Provided text:

A new study shows that microRNAs, which are small, noncoding RNA molecules that can silence genes, have an important role in inducing asthma. Regulating the function of specific miRNAs identified in the study could represent a new approach to asthma therapy, according to an article in Stem Cells and Development, a peer-reviewed journal from Mary Ann Liebert, Inc., publishers (http://www.liebertpub.com/).
In "MicroRNAs Involved in Asthma Following Mesenchymal Stem Cell Treatment (http://online..liebertpub.com/doi/full/10.1089/scd.2015.0339)," Guan-Nan Tang and coauthors from Sun Yat-sen University, Guangzhou, China, examined the changing levels of miRNAs in a mouse model of asthma following the induction of asthma and after a transplant of human bone marrow-derived mesenchymal stem cells (BM-MSCs). The BM-MSCs alleviate asthma-related airway inflammation. The researchers identified a series of miRNAs that had different expression levels after asthma induction and BM-MSC treatment.

Exercise data:
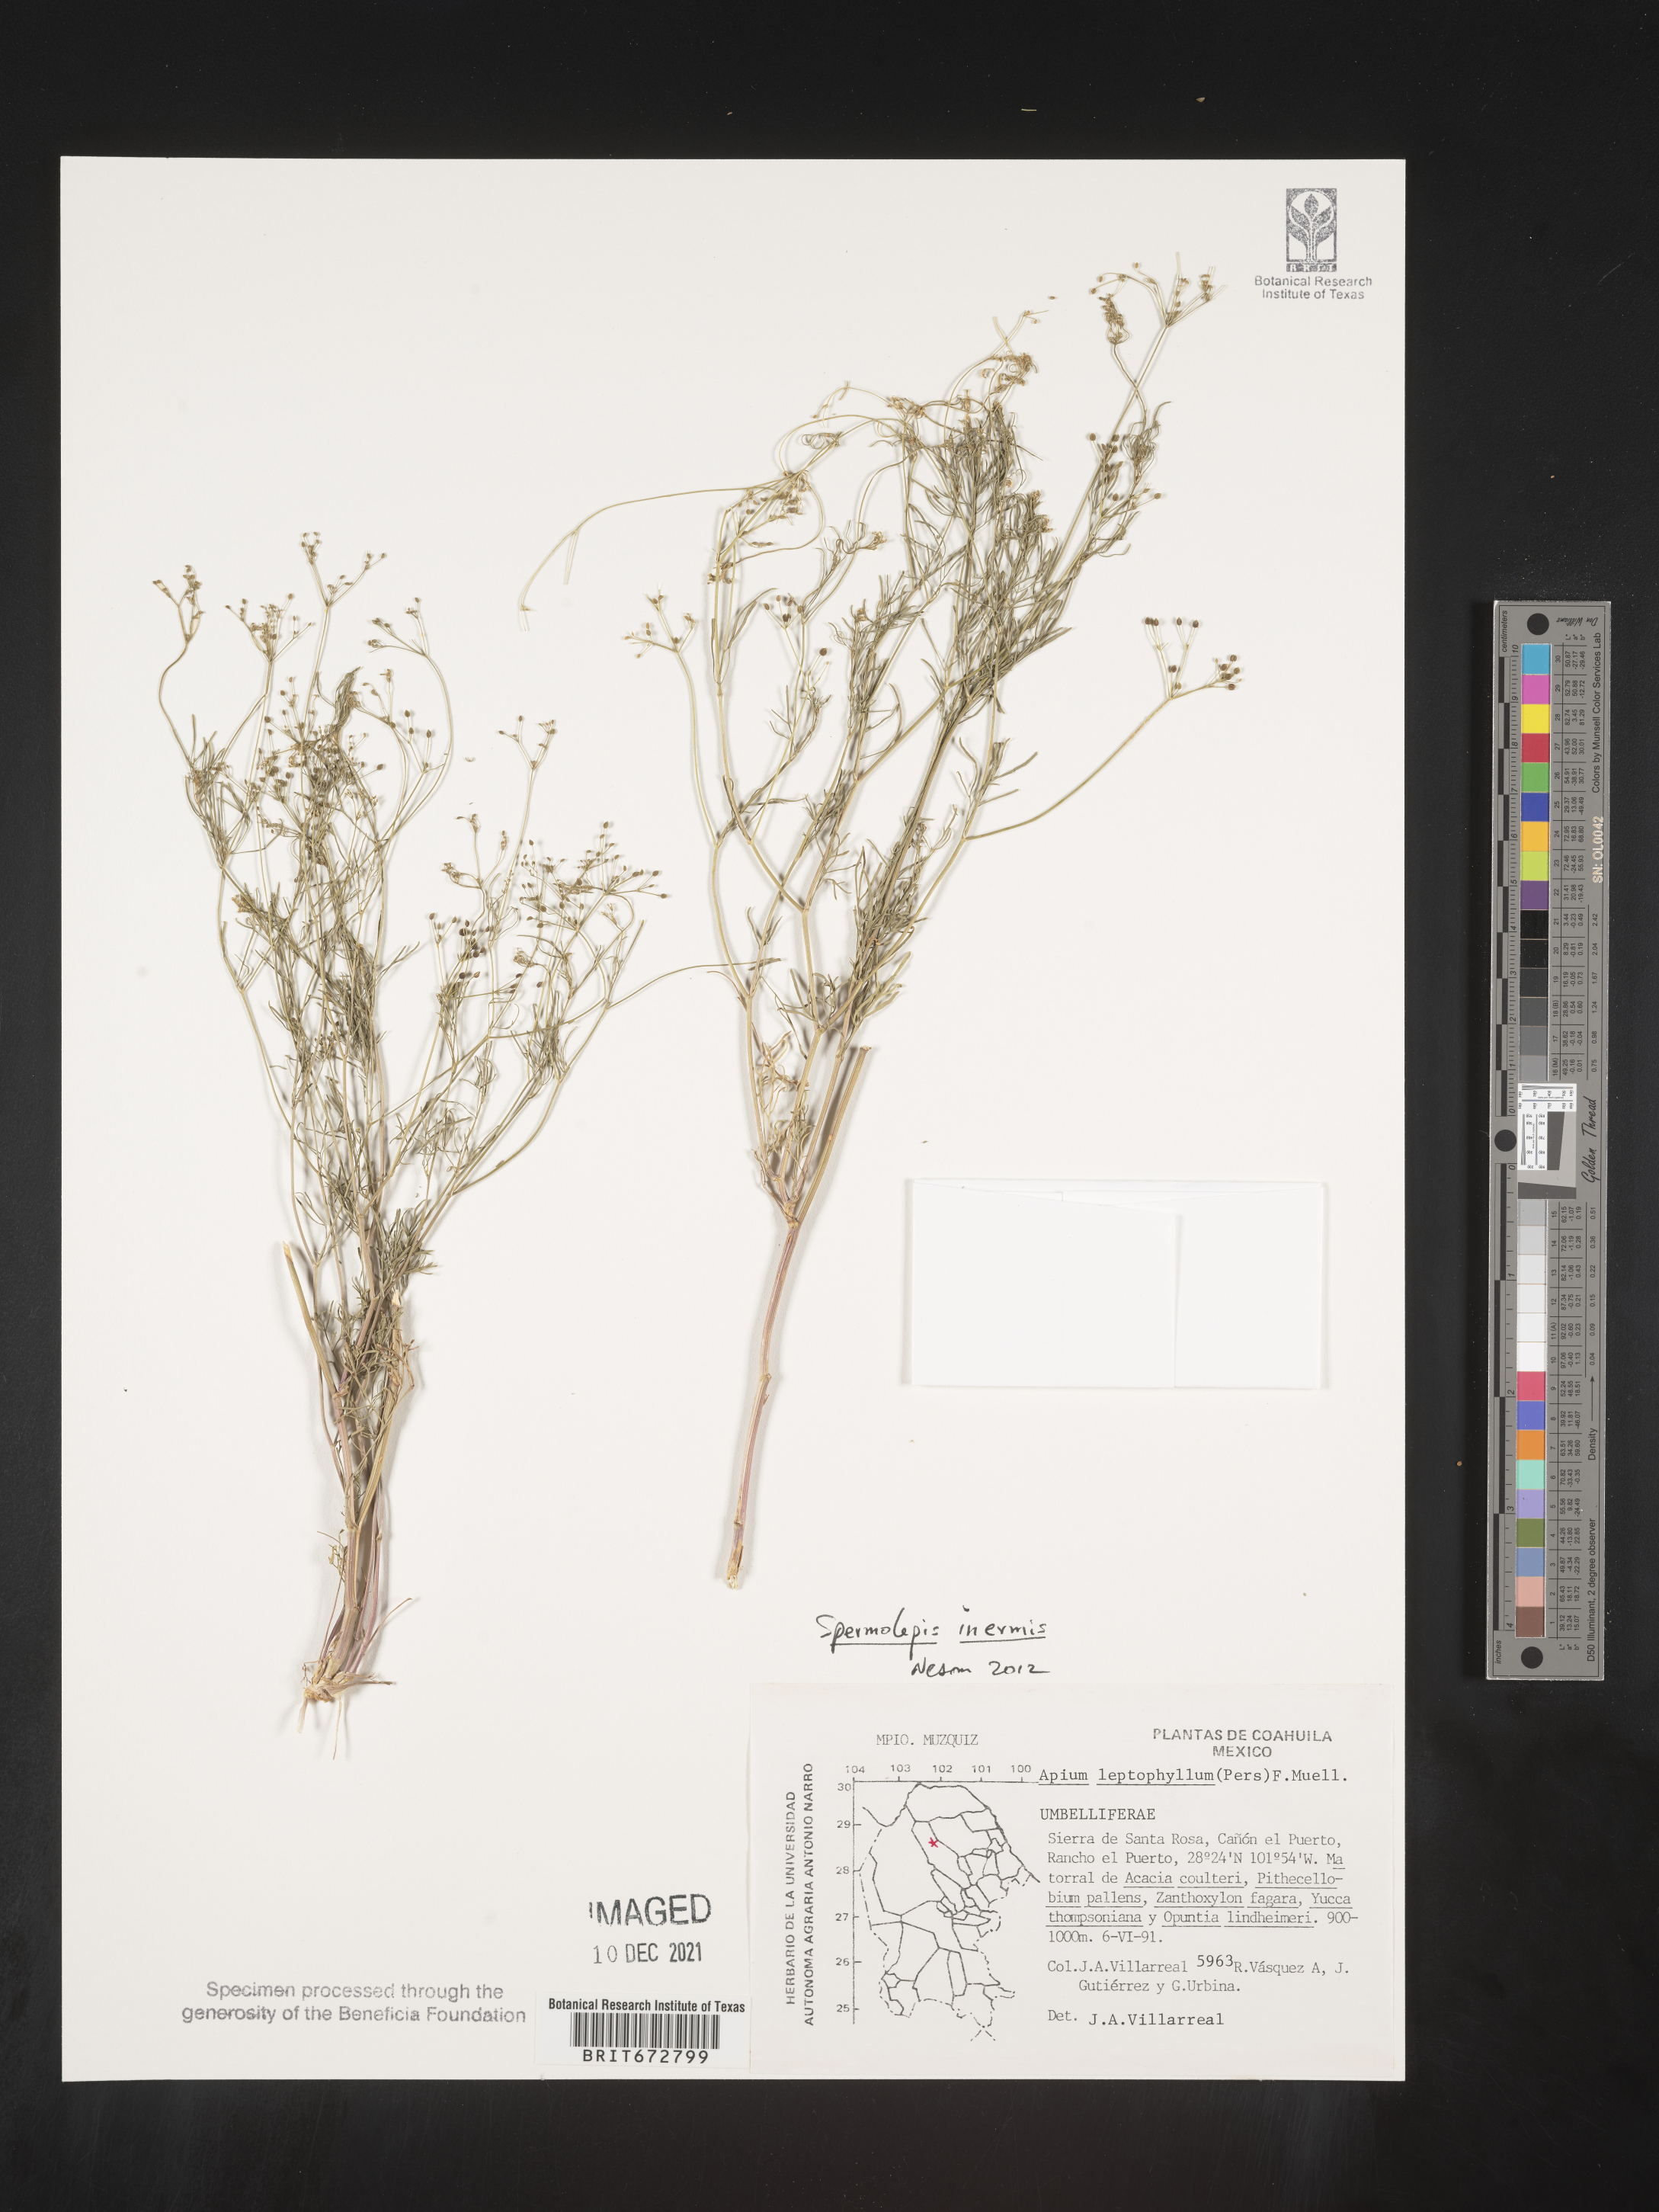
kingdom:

Exercise objective: Please carry on the article about microRNAs and asthma, starting right after its final sentence.

Answer section:
"This exciting convergent work provides not only a model for revealing novel discoveries in disease pathogenesis, but also proposes the miR21-Acvr2a axis as a critical regulator of the therapeutic effect of MSC in asthma," says Editor-in-Chief Graham C. Parker, PhD, The Carman and Ann Adams Department of Pediatrics, Wayne State University School of Medicine, Detroit, MI.